I think Noah did a poor job at times, overall in fact. But this interview also illustrates how populism in the Trump mold, often devoid of empirical backing, will often lend itself eventually to a harsh inflection point when reality won't match the rhetoric and a hurricane approaches your house of cards. Specifically their rhetoric about global trade and healthcare early on.
Her logic is doomed to failure just based on historical and empirical evidence. If they do what she says, the results will fail to match the aims. If they abandon it they become frauds of their own creation due to their heavy emphasis on purity from corruption.
They have no winning path on these issues. Starting a trade war will not make their supporters happy. Not when that $900 55in TV they bought at Walmart suddenly jumps up 3x in price. Or supply chains of numerous goods break down. All while no new factories magically pop up and many of the same rural issues remain. They think that 1000 person factory will save them in 4 years? Ask Obama and Clinton how well bailing out Detroit endeared them long term. Making healthcare better for everyone will be a hard sell when you are trying to privatize medicare, repeal the employer insurance tax credit and raise premiums of the oldest people in the individual market while keeping healthcare unaffordable for many people.

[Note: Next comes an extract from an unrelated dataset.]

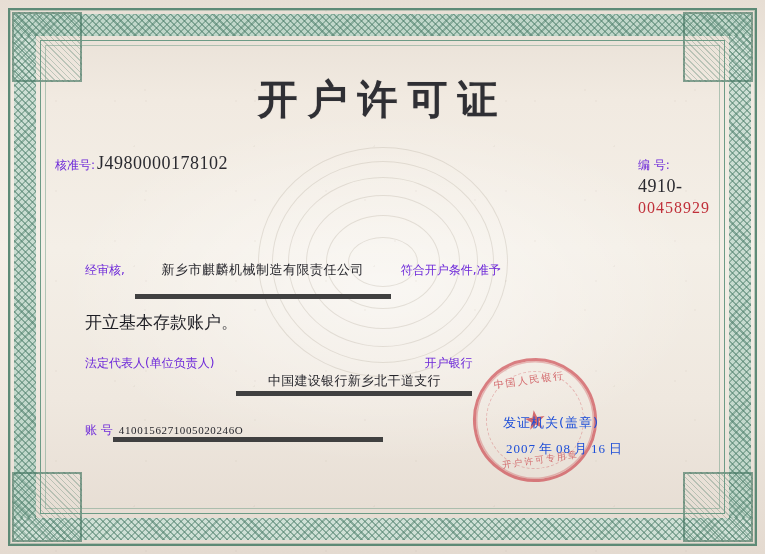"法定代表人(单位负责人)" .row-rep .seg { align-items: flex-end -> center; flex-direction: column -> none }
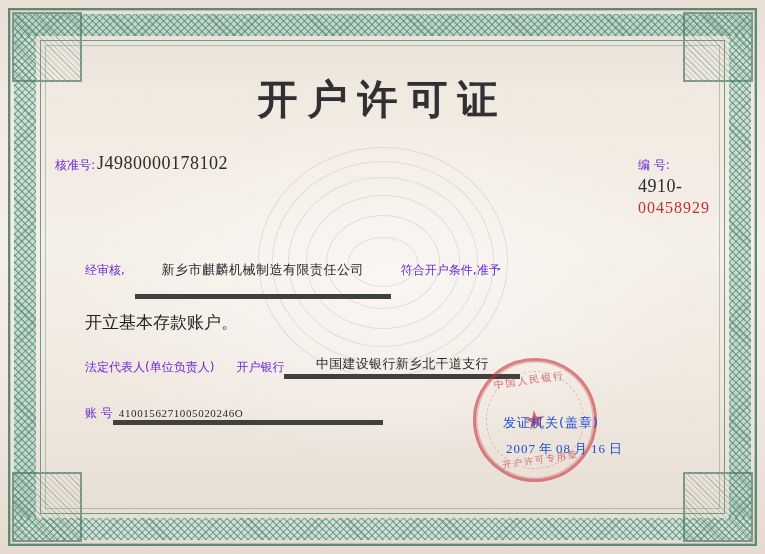"段彩虹" span.fill { html: none -> <span>段彩虹</span> }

People like Tomi will either break one of two ways. She will end up a schill that over time will have her brand become more and more vulnerable as she makes excuses as Trump continues to bend toward establishment positions on many issues, or she ends up being a new type of Beck, having to go further right to carve out a niche as staying "pure" to the ideals as trump supporters get disillusioned. Pushing her further down the fascist, racist, factually void path.